→ Text extract:
┌──

Comelec slashes party-list groups to 100

MANILA, Philippines – "Hindi lalagpas ng sandaan." (It will not exceed a hundred.)

Commission on Elections (Comelec) Chair Sixto Brillantes Jr on Tuesday, November 27, told reporters the Comelec will grant the bids of no more than a hundred old and new applicants for the 2013 party-list race. This is around 34% of the 289 groups that submitted their party-list applications in April.

In another interview with reporters, Comelec Commissioner Rene Sarmiento gave a more detailed estimate. Sarmiento said the Comelec will likely allow only 80 to 100 party-list organizations (PLOs) to run in 2013.

“There is a dramatic decrease in PLOs participating,” Sarmiento said.

Records show that the Comelec allowed 187 party-list groups to run in 2010, the last national elections held in the Philippines. In the elections before this, held in 2007, the Comelec accredited 153 groups.

This will make the 2013 ballot the shortest, in terms of party-list groups, for at least the last 6 years.

The Comelec has so far disqualified around 132 party-list groups from participating in 2013. On Tuesday, the poll body said it has barred the following party-list groups from running: 

SC's 8 criteria

Sarmiento attributed this decrease to the 8 guidelines set by the Supreme Court (SC) in Ang Bagong Bayani-OFW Party vs Comelec in 2001. The Comelec has often cited the SC's standards on screening political parties, sectors, and organizations in justifying its party-list purge. The 8-point criteria include the following:

'Critical' commissioners

This SC ruling has been out since 2001, however. What has made the 2013 elections different?

Sarmiento, who has been with the commission for over 6 years, also attributed it to the Comelec's current composition.

“The commission is more critical this time, and I think that it contributed a lot – and our desire to trim down the number of party-list organizations," Sarmiento said in a mix of English and Filipino.

"Because if you will not stop the hemorrhage of party-list organizations participating, in 2016, the 187 might be 300, and forward. So not only will the list be longer, it will be costlier for taxpayers, too,” he added. (Watch the video below.)

└──

(Recorded data)
┌──

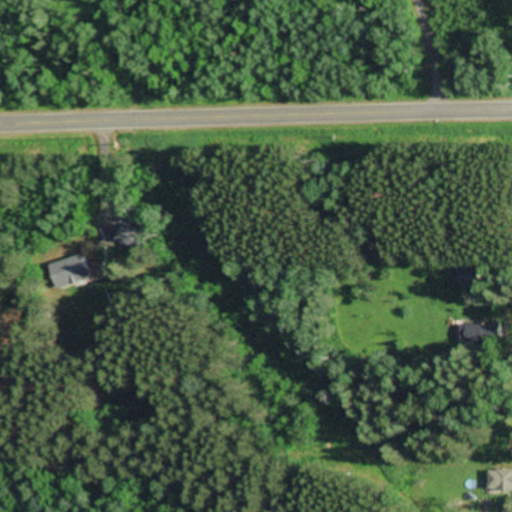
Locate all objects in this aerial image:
road: (256, 117)
building: (129, 238)
building: (70, 274)
building: (468, 278)
building: (481, 334)
building: (500, 481)
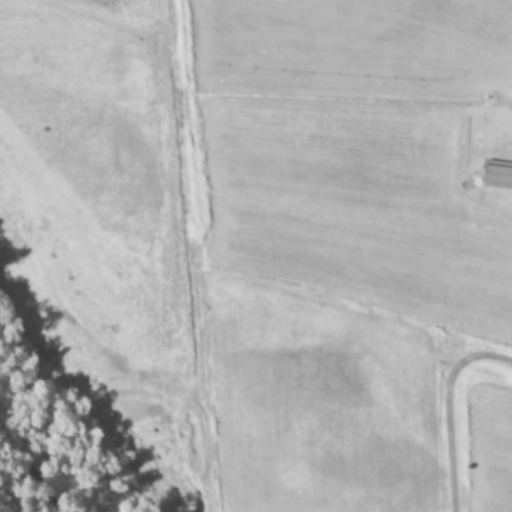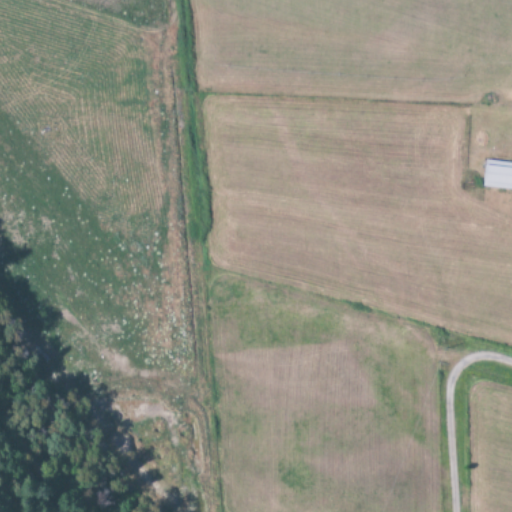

└──

→ What you have to do:
From the party-list article above, print the passage between "SC's 8 criteria" and "Comelec's current composition.", inclusive, word for word.

→ Reply to the exercise:
SC's 8 criteria

Sarmiento attributed this decrease to the 8 guidelines set by the Supreme Court (SC) in Ang Bagong Bayani-OFW Party vs Comelec in 2001. The Comelec has often cited the SC's standards on screening political parties, sectors, and organizations in justifying its party-list purge. The 8-point criteria include the following:

'Critical' commissioners

This SC ruling has been out since 2001, however. What has made the 2013 elections different?

Sarmiento, who has been with the commission for over 6 years, also attributed it to the Comelec's current composition.